For instance, as Bob Blakley pithly put it, “You can’t control the stories other people tell about you”. There’s lots of personal data about you over which you have no control, let alone ‘ownership’, because it’s generated by other people. The only time you get control over it is, for instance, if the information is libellous. Even then, you don’t get ‘ownership’ of the data, but you get the opportunity to exercise certain rights pertaining to it. [The Google “de-indexing” ruling of 2014 is a classic example of this principle.]

Similarly, a model based on a concept of ‘ownership’ doesn’t work well for informational resources that can be ‘stolen’ from you, yet still leave you in possession of the data. Think of copyright digital media… you own the CD of Beethoven’s 5th., but there are rights to do with the original work (or the performance) that you don’t enjoy.

Legally – at least in the UK and US, and I believe elsewhere, too – there are distinctions between the treatment of “personal property” (or personalty) and “real property” (or realty), my own belief is that we’re better off treating personal data as if it were realty than as if it were personalty. This is especially true of the legal remedies when something is stolen from you. What has to happen in the case of realty offers a better model than the legal remedies for theft of personalty.

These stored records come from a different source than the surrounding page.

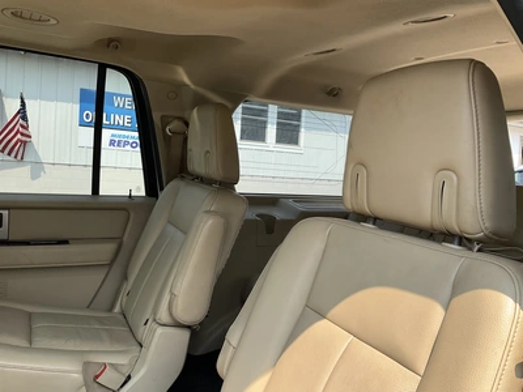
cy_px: 196
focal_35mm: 29
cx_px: 262
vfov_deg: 48.2
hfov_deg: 61.7
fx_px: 438
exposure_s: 1/450
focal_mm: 3
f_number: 1.8
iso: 25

I know this is a rather terse and dense statement of the issue – there are doubtless points here that could be unpacked in far greater detail – but suffice to say, I think an approach based on assumptions of ‘rights’ over data has fewer problems than one based on assumptions of ‘ownership’. Think of personal data such as location/tracking/behavioural data: it makes little sense to claim that I ‘own’ the data collected about my path through a shopping mall, but it makes a lot of sense to claim that I have certain rights relating to it.

[Update]: since I initially wrote this, I have actually tended to take a tougher line still. In my view, not only do I have rights relating to data about me; I also, I believe, have rights relating to data that affect me. I sometimes express this as “PII should be re-defined from ‘Personally Identifiable Information’ to ‘Privacy-Impacting Information'”. This might reflect more accurately the reality of today’s personal data ecosystem, in which you are affected not only by personally identifiable data, but also:

  • by inferences drawn from that data
  • by personally identifiable data about other people thought to be similar to you
  • by aggregations of metadata
  • by aggregated data about the behaviour of others.

In short, trying to protect your own privacy and self-determination by focussing solely on data over which you think you have “ownership” is likely to prove ineffective, and will fail to address a significant proportion of the real privacy risk.